===== RECORDS TO USE =====

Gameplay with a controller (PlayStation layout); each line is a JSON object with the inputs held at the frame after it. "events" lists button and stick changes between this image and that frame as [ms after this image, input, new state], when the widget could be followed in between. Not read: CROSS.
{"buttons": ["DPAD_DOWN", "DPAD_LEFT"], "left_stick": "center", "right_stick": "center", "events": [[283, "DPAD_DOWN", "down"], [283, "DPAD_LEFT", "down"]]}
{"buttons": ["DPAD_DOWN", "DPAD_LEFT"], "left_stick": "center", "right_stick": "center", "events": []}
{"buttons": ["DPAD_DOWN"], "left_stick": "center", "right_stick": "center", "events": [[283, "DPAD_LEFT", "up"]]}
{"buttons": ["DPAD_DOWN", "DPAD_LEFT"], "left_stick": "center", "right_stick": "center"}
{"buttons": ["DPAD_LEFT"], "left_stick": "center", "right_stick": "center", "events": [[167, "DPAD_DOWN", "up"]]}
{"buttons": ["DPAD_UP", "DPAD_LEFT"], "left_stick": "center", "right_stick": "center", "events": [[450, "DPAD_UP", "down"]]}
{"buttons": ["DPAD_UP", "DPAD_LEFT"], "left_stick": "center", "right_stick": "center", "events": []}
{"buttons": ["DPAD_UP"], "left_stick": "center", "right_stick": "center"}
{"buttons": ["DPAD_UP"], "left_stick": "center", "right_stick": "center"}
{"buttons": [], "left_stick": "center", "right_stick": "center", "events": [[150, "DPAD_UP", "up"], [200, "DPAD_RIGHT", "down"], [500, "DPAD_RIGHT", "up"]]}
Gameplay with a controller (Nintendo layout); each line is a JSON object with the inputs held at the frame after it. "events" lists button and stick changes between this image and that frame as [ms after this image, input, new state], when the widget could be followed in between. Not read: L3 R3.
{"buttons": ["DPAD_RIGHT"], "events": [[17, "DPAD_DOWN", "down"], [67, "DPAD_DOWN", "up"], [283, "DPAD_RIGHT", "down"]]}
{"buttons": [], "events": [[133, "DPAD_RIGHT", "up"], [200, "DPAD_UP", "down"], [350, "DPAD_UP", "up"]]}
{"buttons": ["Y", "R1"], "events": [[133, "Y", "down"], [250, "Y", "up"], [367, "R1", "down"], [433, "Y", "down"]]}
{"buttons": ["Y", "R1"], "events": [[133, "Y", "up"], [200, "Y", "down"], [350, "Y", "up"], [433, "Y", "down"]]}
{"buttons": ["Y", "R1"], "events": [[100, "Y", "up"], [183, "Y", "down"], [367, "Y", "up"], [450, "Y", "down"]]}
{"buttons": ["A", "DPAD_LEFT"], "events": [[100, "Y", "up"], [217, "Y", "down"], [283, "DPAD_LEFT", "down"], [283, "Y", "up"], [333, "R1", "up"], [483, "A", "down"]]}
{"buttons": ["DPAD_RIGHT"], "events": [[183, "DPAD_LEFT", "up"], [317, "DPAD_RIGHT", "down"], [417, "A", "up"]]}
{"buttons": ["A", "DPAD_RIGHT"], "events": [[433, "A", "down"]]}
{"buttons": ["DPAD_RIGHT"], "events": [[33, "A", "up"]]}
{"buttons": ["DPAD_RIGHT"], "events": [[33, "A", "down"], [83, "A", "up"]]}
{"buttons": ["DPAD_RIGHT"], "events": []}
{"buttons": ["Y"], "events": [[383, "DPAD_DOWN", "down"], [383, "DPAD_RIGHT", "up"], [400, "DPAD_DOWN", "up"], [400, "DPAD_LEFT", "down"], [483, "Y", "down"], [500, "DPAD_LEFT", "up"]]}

=====

◆ **GOAL OF THE EXERCISE**
All of the data must be written out again, exactly as it stands.

◆ **EXERCISE OUTPUT**
Gameplay with a controller (PlayStation layout); each line is a JSON object with the inputs held at the frame after it. "events" lists button and stick changes between this image and that frame as [ms after this image, input, new state], when the widget could be followed in between. Not read: CROSS.
{"buttons": ["DPAD_DOWN", "DPAD_LEFT"], "left_stick": "center", "right_stick": "center", "events": [[283, "DPAD_DOWN", "down"], [283, "DPAD_LEFT", "down"]]}
{"buttons": ["DPAD_DOWN", "DPAD_LEFT"], "left_stick": "center", "right_stick": "center", "events": []}
{"buttons": ["DPAD_DOWN"], "left_stick": "center", "right_stick": "center", "events": [[283, "DPAD_LEFT", "up"]]}
{"buttons": ["DPAD_DOWN", "DPAD_LEFT"], "left_stick": "center", "right_stick": "center"}
{"buttons": ["DPAD_LEFT"], "left_stick": "center", "right_stick": "center", "events": [[167, "DPAD_DOWN", "up"]]}
{"buttons": ["DPAD_UP", "DPAD_LEFT"], "left_stick": "center", "right_stick": "center", "events": [[450, "DPAD_UP", "down"]]}
{"buttons": ["DPAD_UP", "DPAD_LEFT"], "left_stick": "center", "right_stick": "center", "events": []}
{"buttons": ["DPAD_UP"], "left_stick": "center", "right_stick": "center"}
{"buttons": ["DPAD_UP"], "left_stick": "center", "right_stick": "center"}
{"buttons": [], "left_stick": "center", "right_stick": "center", "events": [[150, "DPAD_UP", "up"], [200, "DPAD_RIGHT", "down"], [500, "DPAD_RIGHT", "up"]]}
Gameplay with a controller (Nintendo layout); each line is a JSON object with the inputs held at the frame after it. "events" lists button and stick changes between this image and that frame as [ms after this image, input, new state], when the widget could be followed in between. Not read: L3 R3.
{"buttons": ["DPAD_RIGHT"], "events": [[17, "DPAD_DOWN", "down"], [67, "DPAD_DOWN", "up"], [283, "DPAD_RIGHT", "down"]]}
{"buttons": [], "events": [[133, "DPAD_RIGHT", "up"], [200, "DPAD_UP", "down"], [350, "DPAD_UP", "up"]]}
{"buttons": ["Y", "R1"], "events": [[133, "Y", "down"], [250, "Y", "up"], [367, "R1", "down"], [433, "Y", "down"]]}
{"buttons": ["Y", "R1"], "events": [[133, "Y", "up"], [200, "Y", "down"], [350, "Y", "up"], [433, "Y", "down"]]}
{"buttons": ["Y", "R1"], "events": [[100, "Y", "up"], [183, "Y", "down"], [367, "Y", "up"], [450, "Y", "down"]]}
{"buttons": ["A", "DPAD_LEFT"], "events": [[100, "Y", "up"], [217, "Y", "down"], [283, "DPAD_LEFT", "down"], [283, "Y", "up"], [333, "R1", "up"], [483, "A", "down"]]}
{"buttons": ["DPAD_RIGHT"], "events": [[183, "DPAD_LEFT", "up"], [317, "DPAD_RIGHT", "down"], [417, "A", "up"]]}
{"buttons": ["A", "DPAD_RIGHT"], "events": [[433, "A", "down"]]}
{"buttons": ["DPAD_RIGHT"], "events": [[33, "A", "up"]]}
{"buttons": ["DPAD_RIGHT"], "events": [[33, "A", "down"], [83, "A", "up"]]}
{"buttons": ["DPAD_RIGHT"], "events": []}
{"buttons": ["Y"], "events": [[383, "DPAD_DOWN", "down"], [383, "DPAD_RIGHT", "up"], [400, "DPAD_DOWN", "up"], [400, "DPAD_LEFT", "down"], [483, "Y", "down"], [500, "DPAD_LEFT", "up"]]}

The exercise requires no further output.